Le mardi 26 mai dernier, l’acteur politique congolais Barnabé Milinganyo Wimana a de nouveau été interpellé à Kinshasa après des déclarations qui ont encore fait débat sur les réseaux sociaux et dans la sphère politique.
Par Gédéon ATIBU
Selon plusieurs sources, il a été arrêté dans l’après-midi sur l’avenue Lukusa avant d’être conduit au parquet près le Tribunal de Grande Instance de la Gombe. Cette arrestation intervient après la diffusion d’une vidéo dans laquelle il affirme notamment que le président rwandais Paul Kagame serait d’origine congolaise par son père, qu’il présente comme membre de la communauté Rega.
Mais ce sont surtout certaines phrases prononcées lors de cette intervention qui ont créé un tollé. Barnabé Milinganyo avait déclaré que si un jour le Congo venait à être partagé ou vendu, Kagame pourrait, lui aussi, réclamer sa part. Dans un contexte marqué par la guerre dans l’Est de la RDC et les accusations de soutien du Rwanda au M23, ces propos ont été jugés extrêmement sensibles par plusieurs internautes et acteurs politiques. Certains y voient des déclarations irresponsables, tandis que d’autres parlent simplement d’une provocation de plus venant d’un homme habitué aux sorties médiatiques qui ne laissent pas le régime en place Indifférent.
Selon certaines indiscrétions proches du pouvoir, il peserait sur l’acteur politique des accusations et soupçons graves. Selon elles, Barnabé Milinganyo serait entre autres soupçonné d’avoir entretenu des liens avec des membres du M23/AFC et d’avoir reçu des financements d’un pays étranger afin de mener des campagnes de désinformation en ligne et de semer la confusion dans le cyberespace. Il lui est également reproché d’avoir interagi avec plusieurs membres de groupes subversifs. Des griefs, s’ils sont avérés, qui lui coûterait une prison à vie, à coup sûr.

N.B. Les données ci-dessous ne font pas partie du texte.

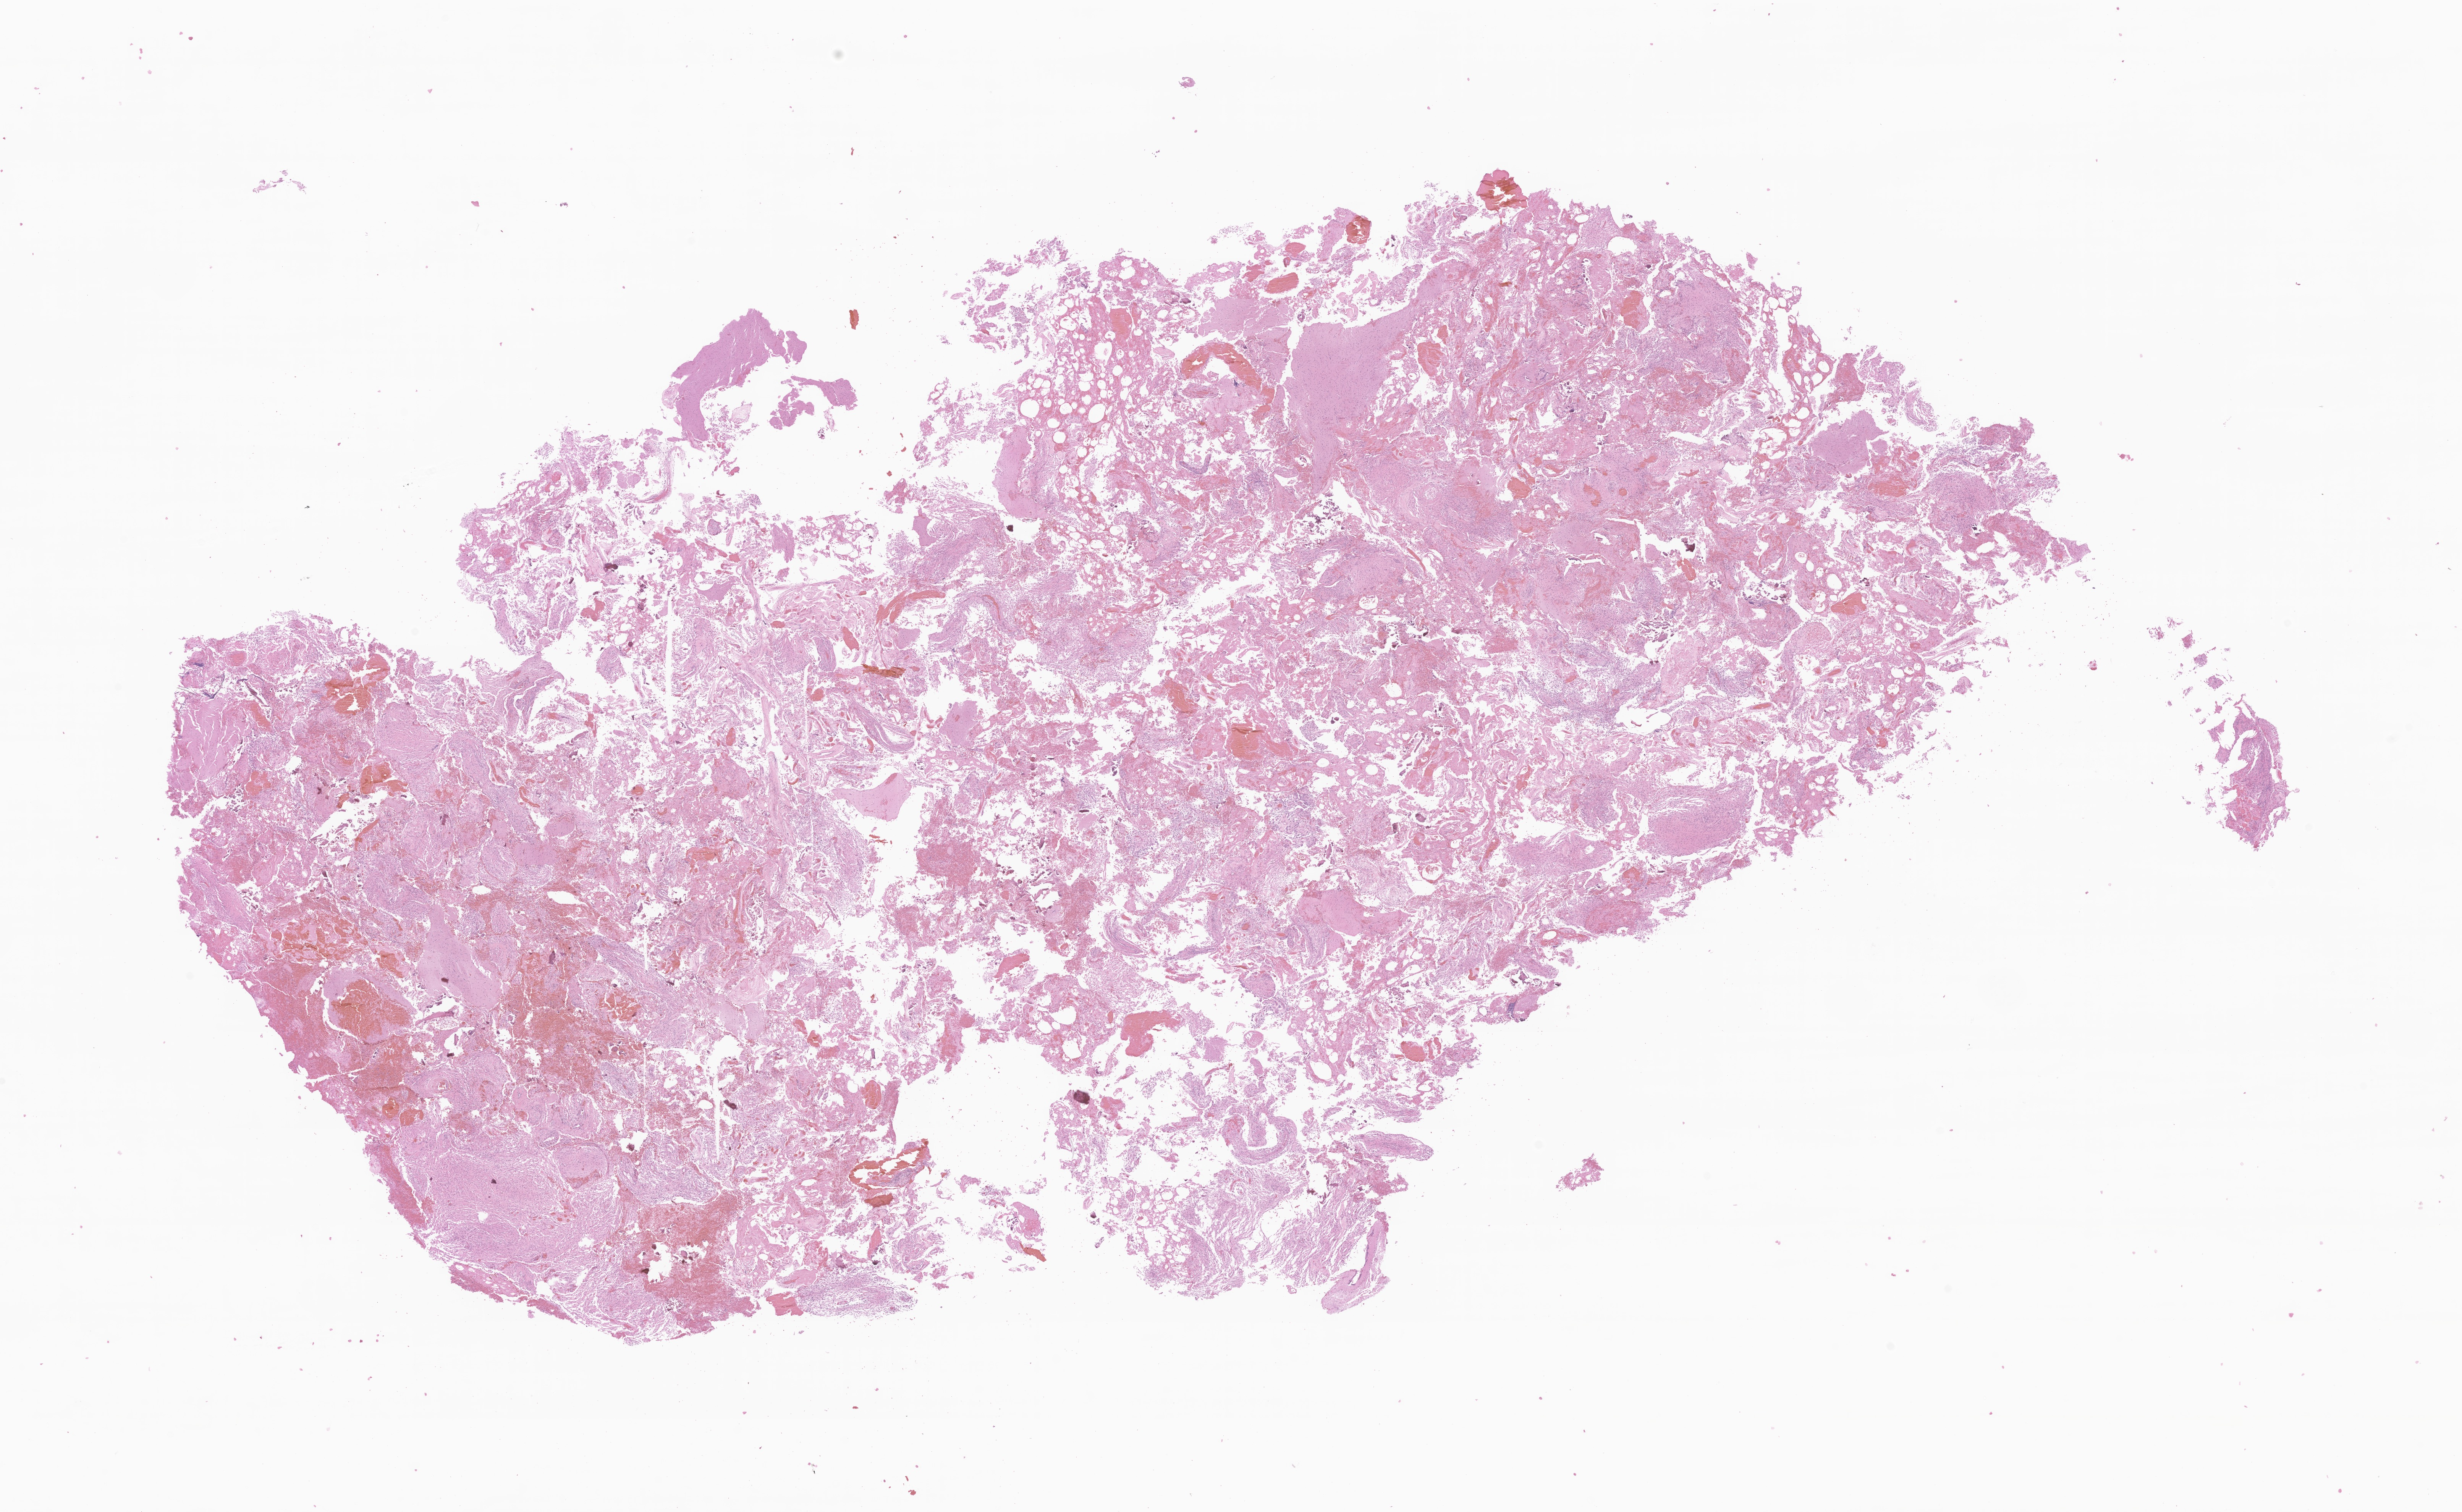
Haematoxylin and eosin whole-slide image of tumor tissue from the brain, shown as a low-resolution overview of the whole scanned area (about 27.2 x 16.7 mm); FFPE section. Patient male; age 64 months (5 years 4 months).
Recorded diagnosis: Pilocytic astrocytoma.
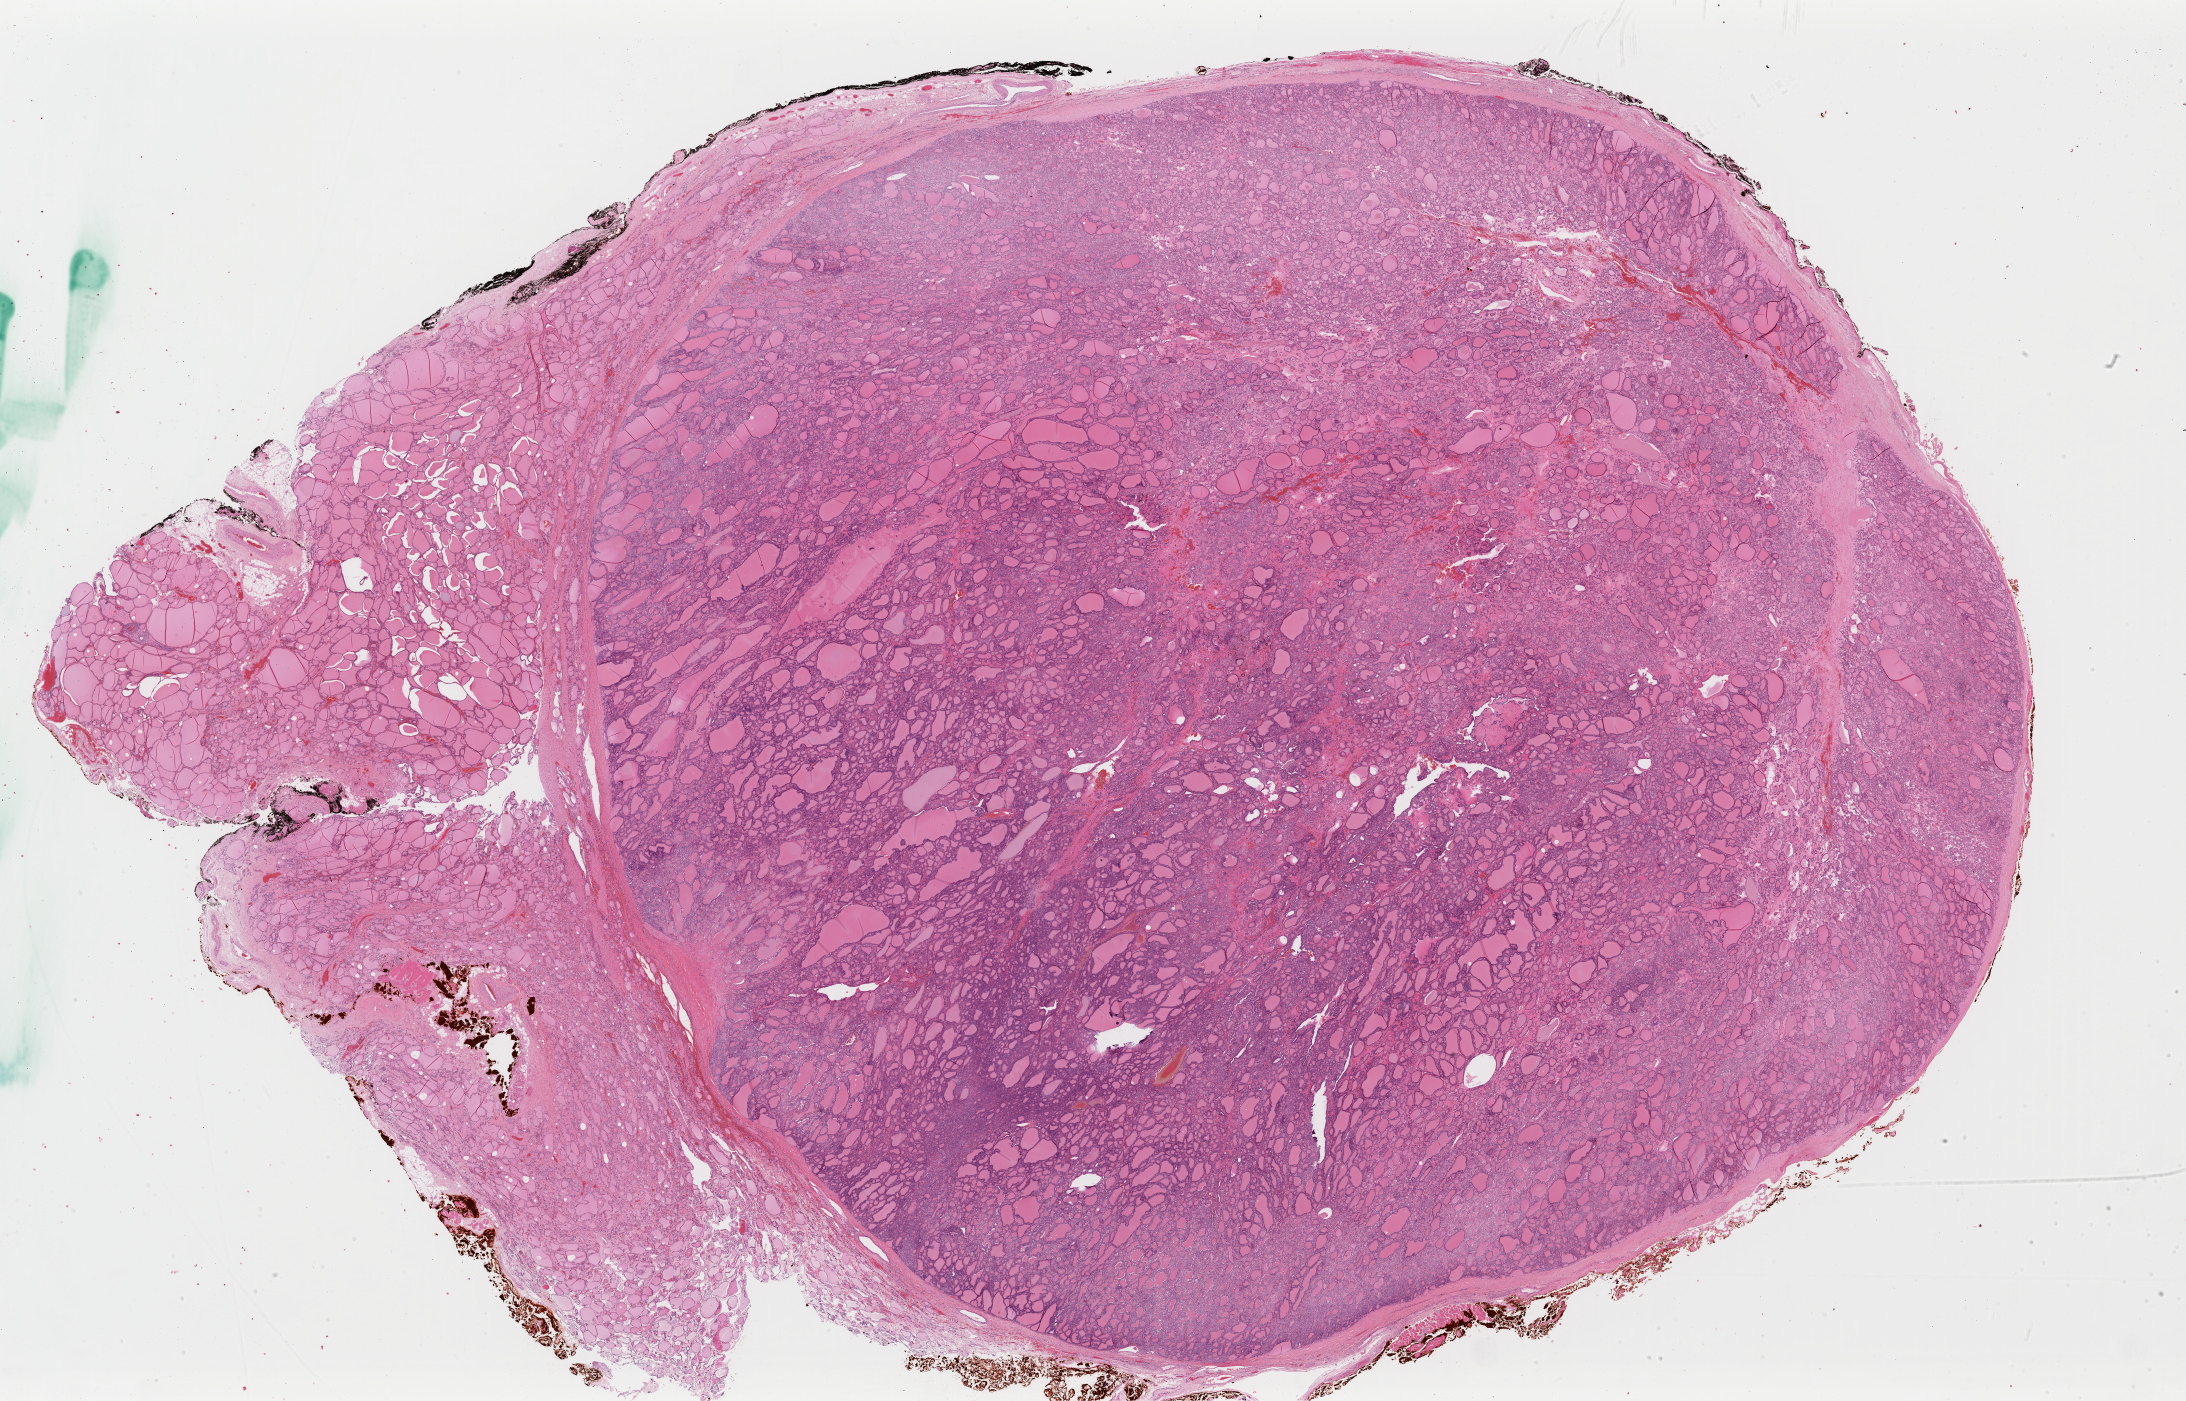
Hematoxylin and eosin (H&E) stained whole-slide image, low-resolution overview of the scanned area, about 34.5 x 22.1 mm (acquisition: 40x scan). FFPE section. Sample: primary tumour, thyroid. Patient: female, age at initial diagnosis 34 years.
- diagnosis: Papillary carcinoma, follicular variant (thyroid gland)
- AJCC pathologic stage: I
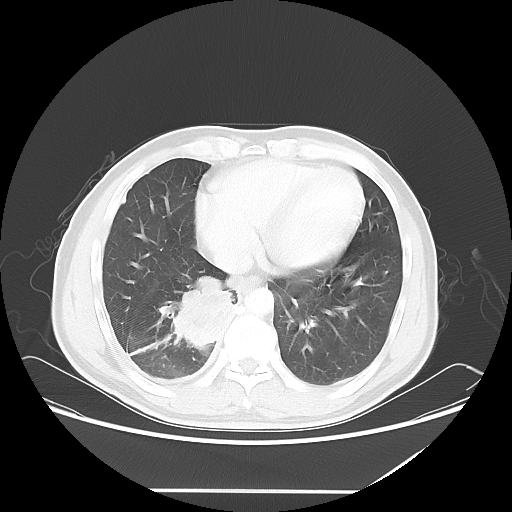
Chest CT, one axial slice; slice 21 of 60 in the series (ordered by position); reconstruction kernel LUNG; lung window (W 1500 / L -600 HU); 512 × 512 image matrix, field of view 419 × 419 mm. Patient: male, 48 years. From the clinical record (not read from this slice): clinical TNM (as recorded): T3 N3 M1a.
Annotated regions visible in this slice (bounding box drawn by a radiologist):
- lung tumour (recorded histology: squamous cell carcinoma): bounding box [x1, y1, x2, y2] px = [169, 275, 238, 355]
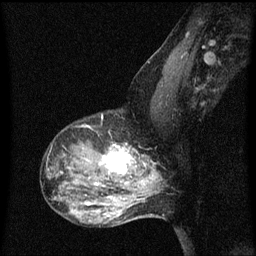
Breast MRI (dynamic contrast-enhanced), one sagittal slice. Slice 41 of 60 in the series (ordered by position). Dynamic contrast-enhanced series, image 2 of 3 at this slice position (ordered by acquisition). 1.5 T. TE 4.2 ms, TR 8 ms. 2 mm slice thickness. 256 × 256 image matrix, field of view 200 × 200 mm. Female patient, age 50 years.
Structures marked on this image (semi-automatic segmentation, software-assisted and operator-edited):
- analysis volume of interest (the breast-tissue region the enhancement analysis was run in; not a lesion): box from (x=91, y=142) to (x=141, y=189) px
- tumour enhancement mask (voxels above the 70 % enhancement threshold inside the analysis volume of interest): (x=95, y=146)–(x=133, y=185)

Il faut dire que ce n’est pas la première fois que Barnabé Milinganyo se retrouve confronté à la justice à cause de ses propos. Depuis plusieurs années, sous Tshisekedi, il s’est imposé dans le paysage médiatique congolais par des analyses souvent directes, crues et parfois choquantes lors des débats politiques ou des émissions de radio. Son style particulier lui a permis de devenir célèbre et de se construire une base de sympathisants qui apprécient son langage sans filtre. Mais cette même façon de communiquer lui attire aussi régulièrement des ennuis, le pouvoir ne supportant pas certaines affirmations.
Sur les réseaux sociaux, plusieurs observateurs estiment que cette nouvelle arrestation était prévisible. Certains rappellent qu’après ses dernières interventions, certaines voix avaient déjà demandé l’ouverture d’une procédure judiciaire contre lui. D’autres considèrent qu’il dépasse souvent les limites du débat politique normal en abordant certains sujets sensibles sans précaution surtout dans le contexte politique et sécuritaire de la RDC. Quelques internautes issus de la communauté Rega ont également exprimé leur indignation, estimant que ses déclarations risquent d’alimenter des amalgames inutiles.
Malgré tout, Barnabé Milinganyo continue d’être soutenu par une partie de l’opinion qui voit en lui un acteur politique courageux et intellectuellement solide. Ses partisans estiment qu’il ose dire tout haut ce que d’autres pensent tout bas. Mais ses détracteurs pensent au contraire qu’il confond liberté d’expression et communication à l’emporte-pièce. À chaque nouvelle sortie médiatique, Barnabé attire l’attention, crée le débat et se retrouve au centre de l’actualité, mais il s’expose aussi davantage à des conséquences judiciaires et politiques.
Quoi qu’il en soit, dans un pays marqué par des tensions sécuritaires et politiques, plusieurs analystes rappellent que certains mots peuvent rapidement enflammer l’opinion. Si le franc-parler de Barnabé Milinganyo lui permet de rester populaire et visible dans l’espace public, il pourrait aussi finir par mettre en danger sa carrière politique. Si cela l’a aidé à se propulser dans l’opinion, ce franc-parler pourrait aussi lui creuser une tombe avec ces attestations continues.